The human aspect of the case is remarkably well-captured in Wade’s filing. “Confessions of a Showgirl is not one mark among many for plaintiff,” it says. “She has only one.” Compared to most legal boilerplate, that sentence has a different impact. There are no backup brands in Wade’s portfolio. Being buried in search results will harm her reputation because she lacks a worldwide marketing operation. She has a single identity, a single registered name, and ten years of experience. That asymmetry between a performer with one trademark and a machine with fourteen international classes is what this lawsuit is really telling, regardless of the outcome of the May hearing.

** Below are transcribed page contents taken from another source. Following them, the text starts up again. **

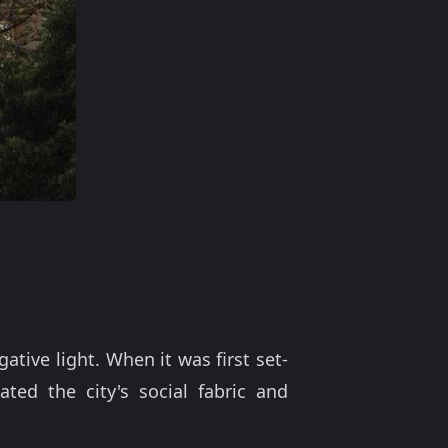
ative light. When it was first set-
ted the city's social fabric and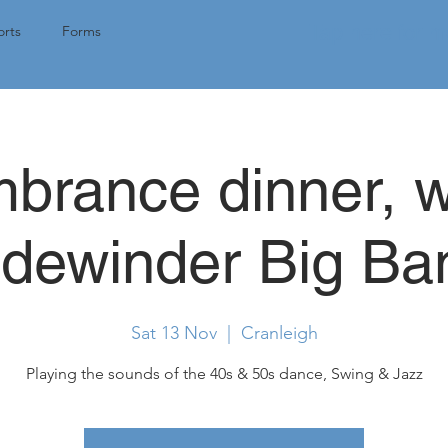
Tap here for 
rts
Forms
rance dinner, w
idewinder Big Ba
Sat 13 Nov
  |  
Cranleigh
Playing the sounds of the 40s & 50s dance, Swing & Jazz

As this develops, it’s difficult to ignore the more general question it poses for any independent creator operating under a registered brand in a time when a single big release has the power to instantly change how people remember a name on the internet. The purpose of trademark registration is to stop this type of commercial displacement. Wade did as he was told. She created something recognizable over the years, registered early, and used the mark consistently. Candles and hairbrushes are not really the subject of the lawsuit. When someone on the other side sells four million albums in a single week, it raises the question of whether the legal safeguards for smaller artists are meaningful.